Skeeter invited us to be both, the chaos and the calm, present with wherever our bodies were at. That invitation stayed with me into the evening and through to this morning. I woke with strange dreams that involved chaos and fear shrouded in the uniquely creative realm of the subconscious – antelopes masquerading as polar bears, me scrambling to the top of a hotel in Alaska using the branches of a tree to escape the perceived threat of the approaching polar bear, not able to see it was an antelope without the vantage point from the heights of the hotel, feeling trapped by a fear of heights once at the top but at least having the security of something to hold onto, losing a hotel card key and being given a new one for a different room on a higher floor with less favorable accommodations because it was a dorm style floor… getting back to the lobby and finding myself in conversation with Hillary Clinton as a familiar (!). Waking to discover more and more dreamy details as I spoke the dream aloud to Chris before migrating to the living room for the ritual cups of morning warmth.

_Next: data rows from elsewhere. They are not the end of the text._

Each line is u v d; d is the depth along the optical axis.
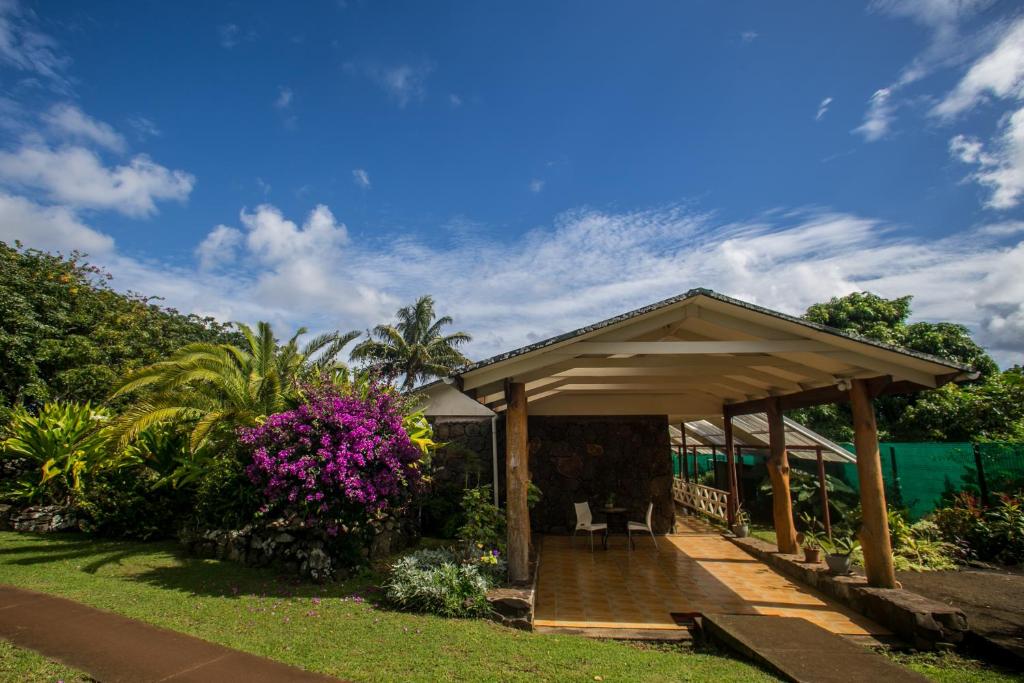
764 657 4.98
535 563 8.14
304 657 4.73
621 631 6.05
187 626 5.41
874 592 6.50
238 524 8.52
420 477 9.15
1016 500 9.85
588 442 12.91
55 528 10.35
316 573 7.28
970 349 18.61
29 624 5.25
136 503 9.70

A few years ago I discovered a book titled ‘Everybody Needs a Rock,’ written by Byrd Baylor, illustrations by Peter Parnall. It was so perfect I looked for more and found ‘The Way to Start a Day’ and ‘The Other Way to Listen.’ The latter two are on my coffee table prominently displayed along with recent magazines and some mainstay books.
I’d read ‘The Way to Start a Day’ a few mornings ago and picked up ‘The Other Way to Listen’ this morning, tilting the book to show Chris a page or two. As described on this Scholastic page, ‘a girl knew an old man who had a special way of listening. He could walk by a cornfield and actually hear the corn singing, and once, he even heard wildflower seeds bursting open, beginning to grow underground. The girl asked the man to teach her to listen, but he said she had to learn how from the hills, ants, lizards, and weeds. For a long time, she tried without success, and she almost gave up. But then, one day, she began a joyous song to the hills and, without even trying, she discovered the secret of the other way to listen.’
The lake at the bottom of the ocean, the canopy 330 feet in the air at the tops of the tallest redwood trees, the other way to listen, a place of calm in the middle of things.